The speed of sound is the universal constant!!
The moon is a chunk of the planet that used to orbit between Mars and Jupiter!!
A dog/cat hybrid is what the Tasmanian Devil was!!
The moon landing was shot on a soundstage!!
These are all things teachers have taught my children as "FACTS" over the past 7 years. Just imagine what our children will be taught as "FACTS" when we start depending on teachers to creat custom textbooks and lessons with Wikipedia and Google as their sources.
Whaa Ha Ha Ha Ha Ha!!!!
Re: Original Sources?
RE: The Apple tablet is a non-starter in Ed without content
would have thought of 1.5 billion app downloads in one
year. So far educationists have not demonstrated an
ability to break out of the "accepted" thinking about
new-media instructional development. Give us an break
away delivery system and the courseware will follow.
Don't throw cold water on something just because it
doesn't fit into your narrowly defined preconceptions.
If this tablet is going to be in similar shape
Of course it remains to be seen which of their OS's will power it. Will it be OSX or iPhone OS? Either way both would be great. My guessing would lean toward iPhone OS but OSX would be equally cool. And hopefully a USB interface for physical keyboard
Edit: or bluetooth compatibility for bluetooth keyboards.
RE: The Apple tablet is a non-starter in Ed without content
There are already enough exhibits to fill a quite-sizable wing.
RE: The Apple tablet is a non-starter in Ed without content
The paper industry will surely rebel at this one - these three publishers alone account for somewhere close to a million tons of paper on an annualized basis.
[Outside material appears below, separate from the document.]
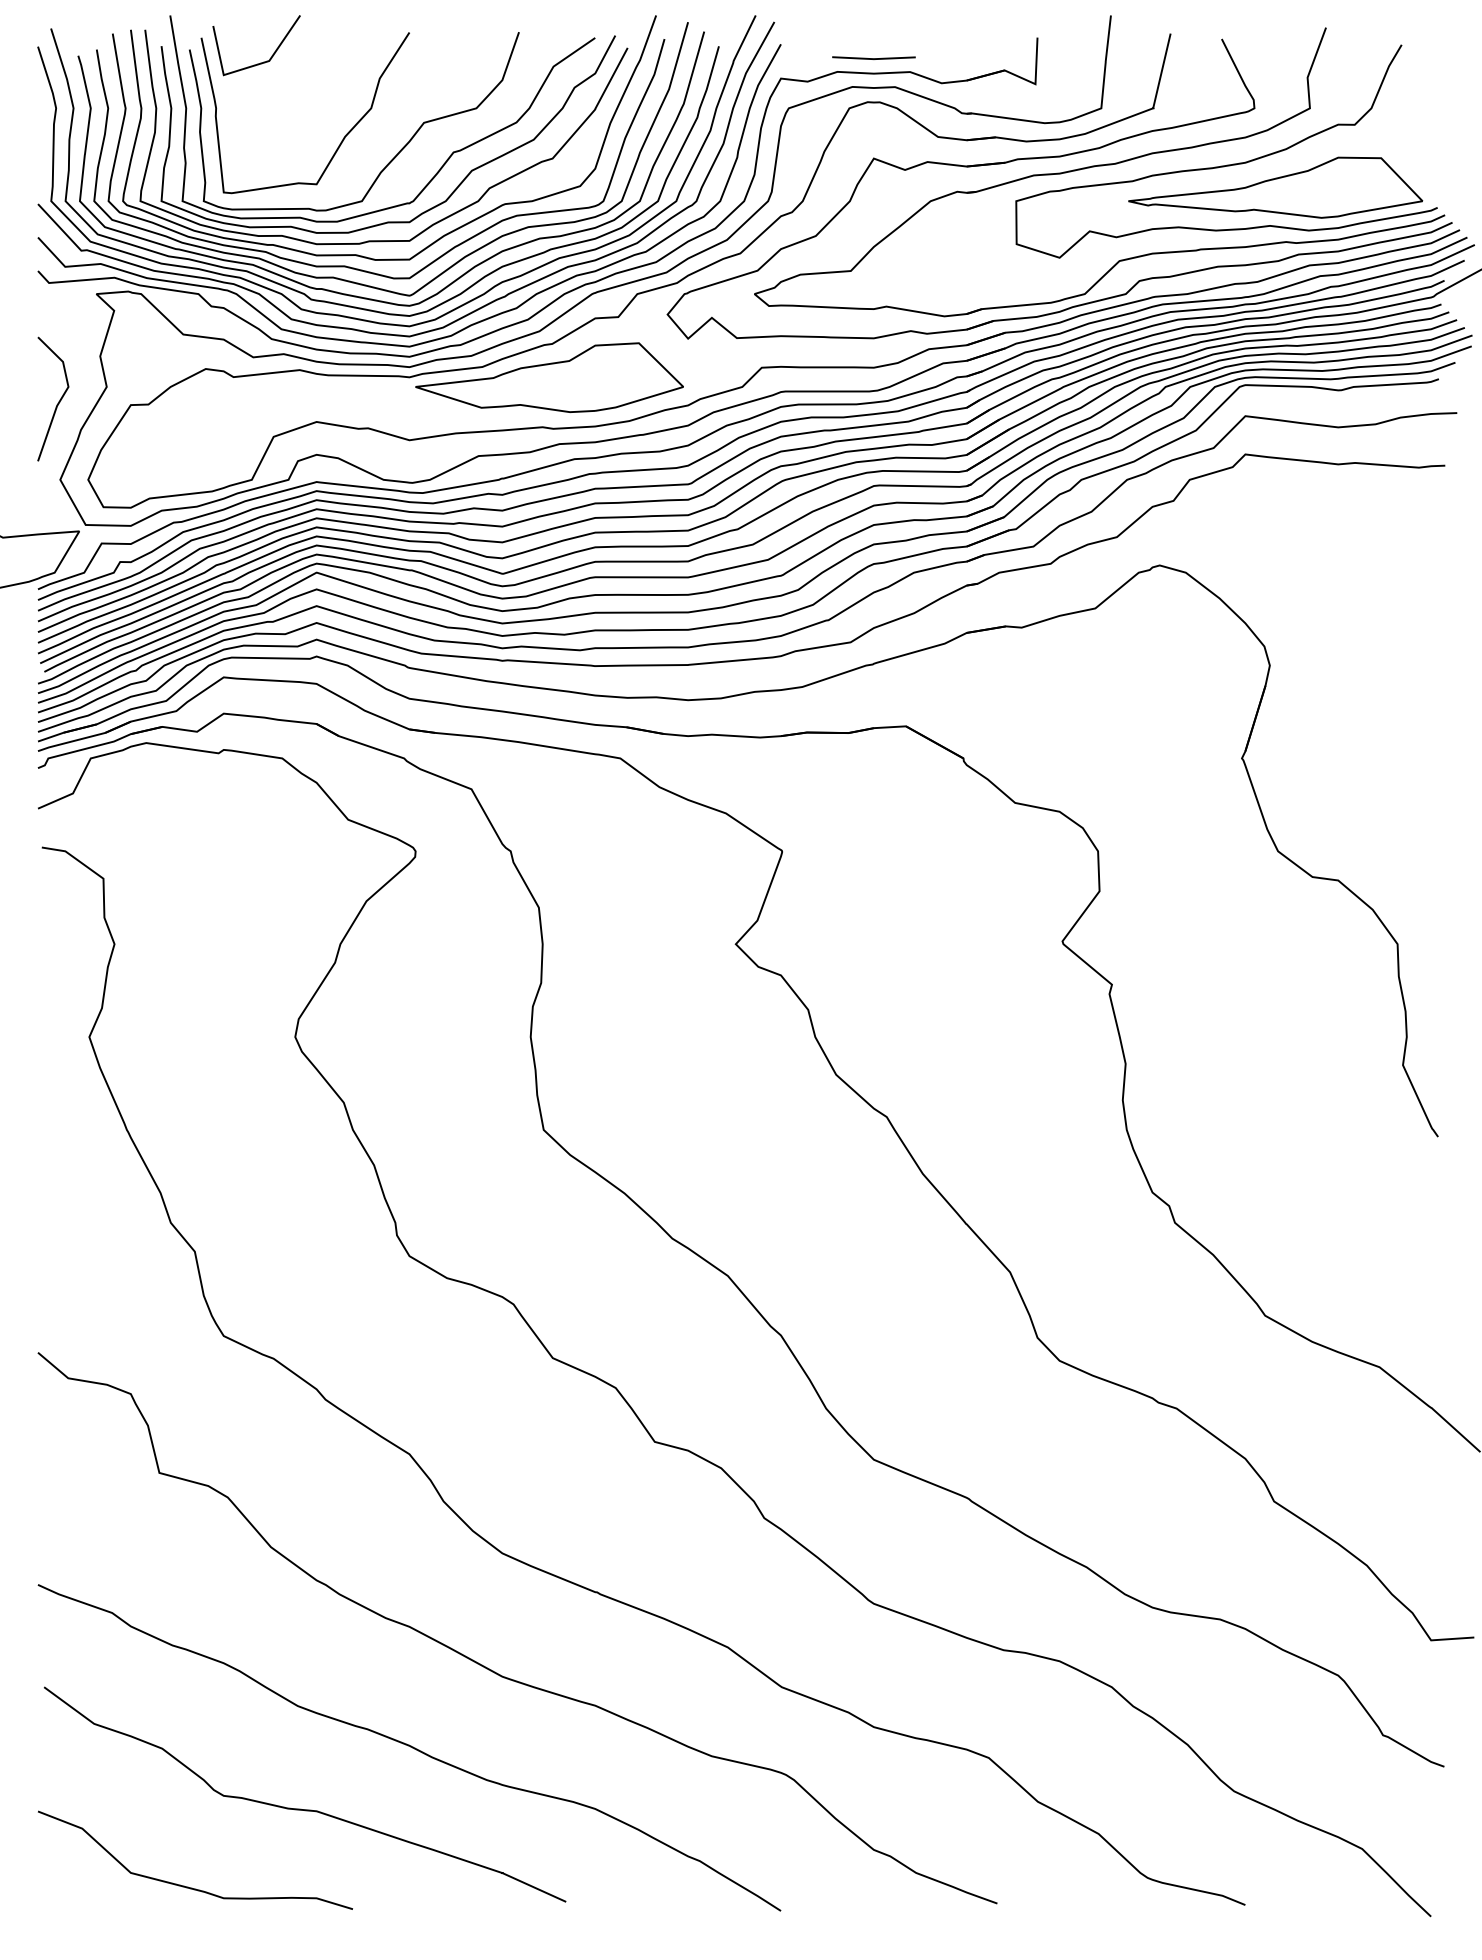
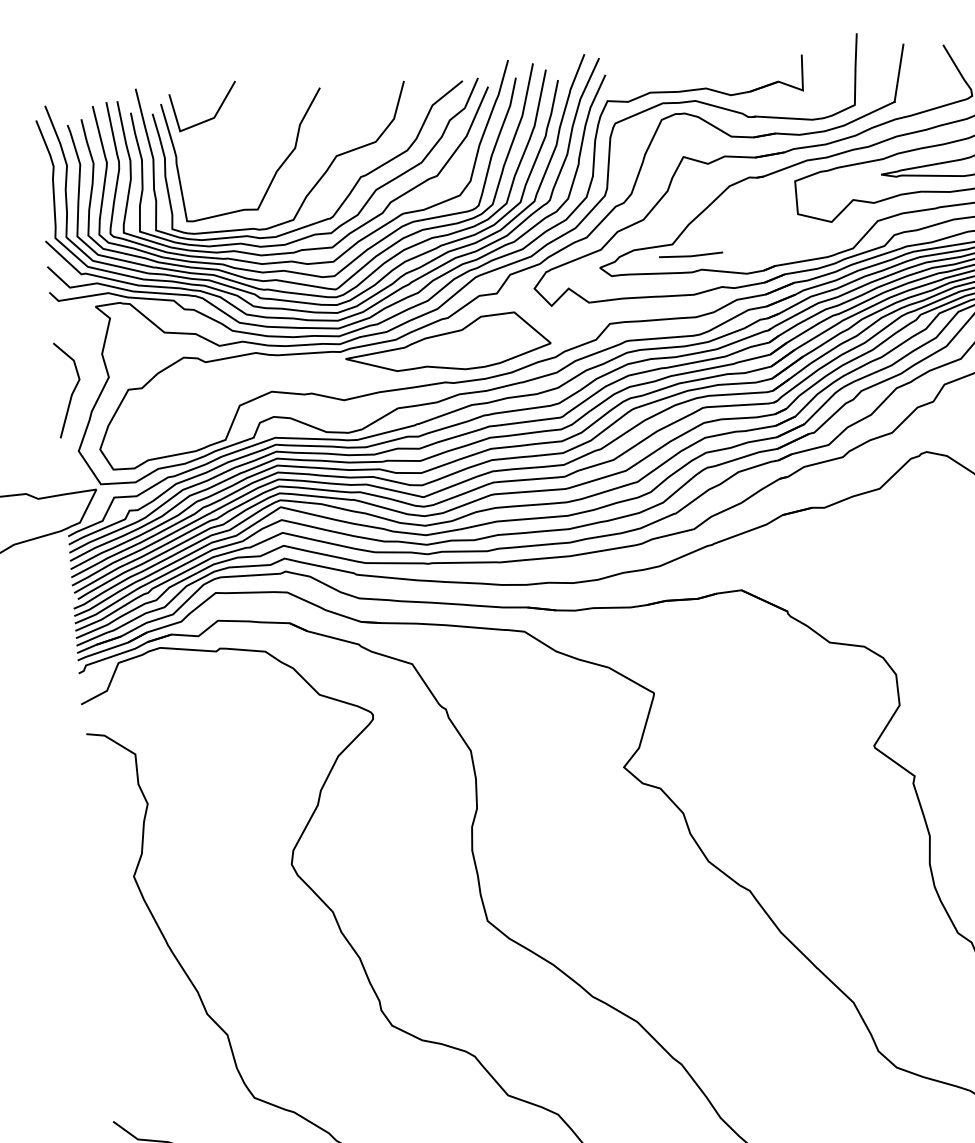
line: (873, 58) -> (690, 255), moved

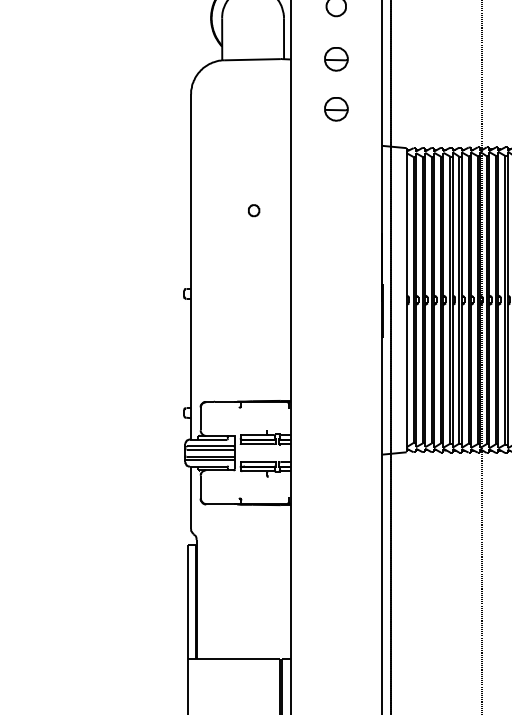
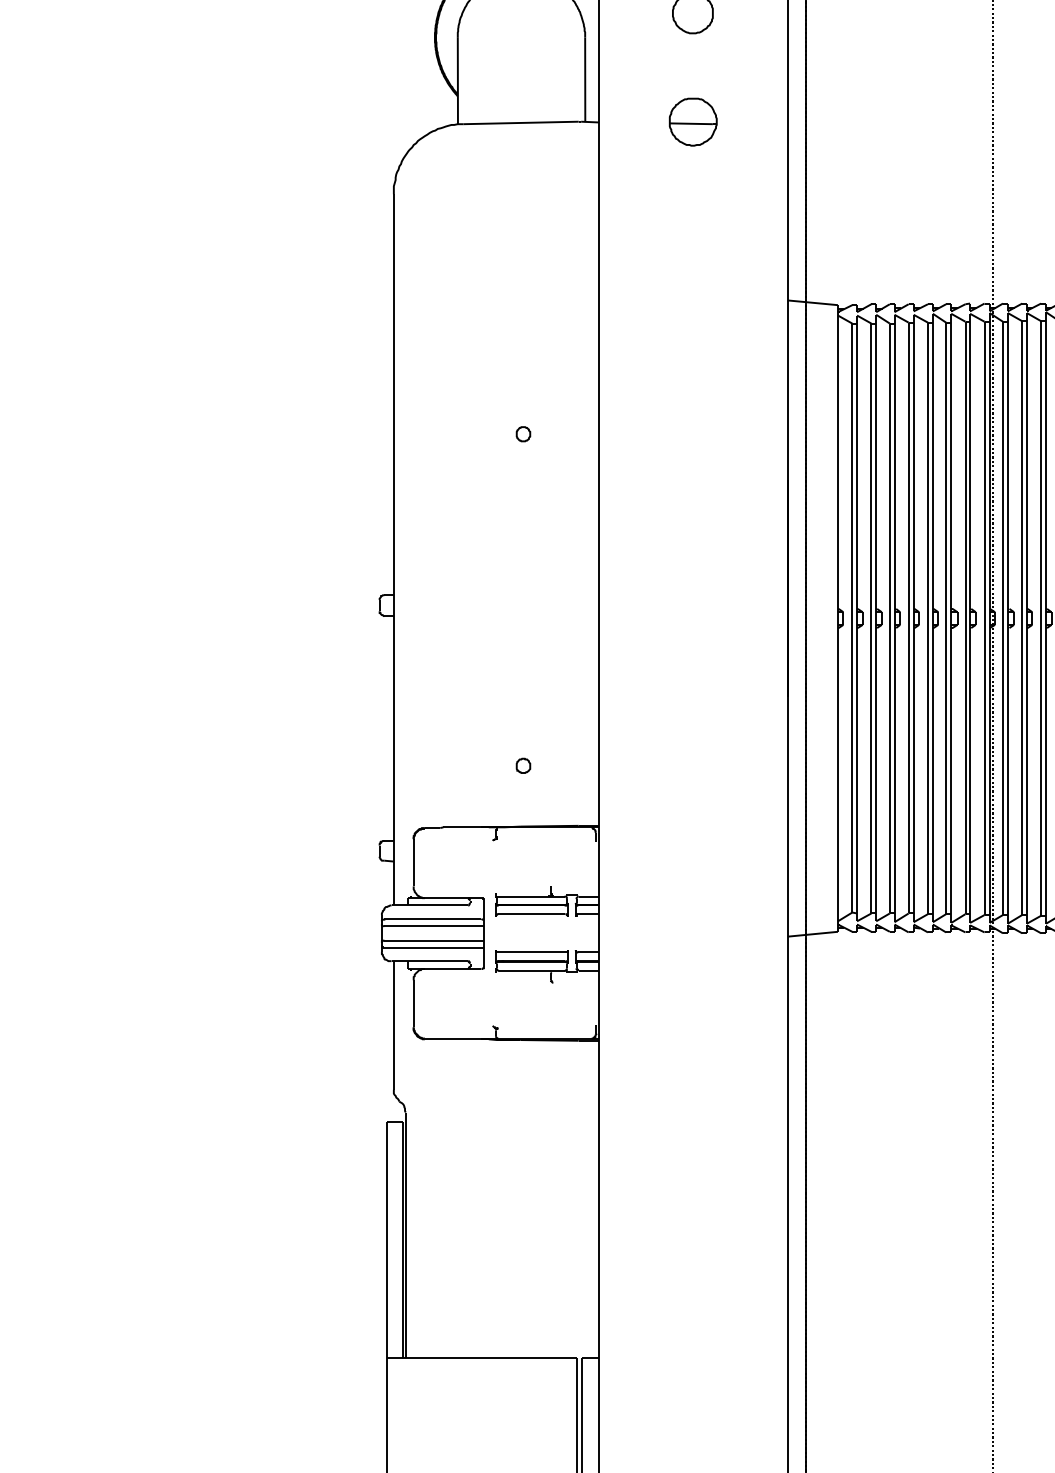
part: (336, 109) -> (693, 225), removed
part: (253, 210) -> (522, 433), size x0.62
part: (253, 371) -> (522, 765), added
Their simplest argument so far is that kids are destructive and the technology will have to be remarkably durable to withstand whatever they can throw at it, whereas textbooks last literally for years.
One other thing, Apple will have a harder time with this one due to existing technology infrastructure in schools being predominantly PC oriented.
One compatibility issue...
OSX plays happily on a 'PC' network as TCP/IP has nothing to do with MS, it even uses Windows print & file servers though if you want to save on the CALs you can switch to OSX for those services. The real incompatibility is that of mindset & yes, that'll need to be changed.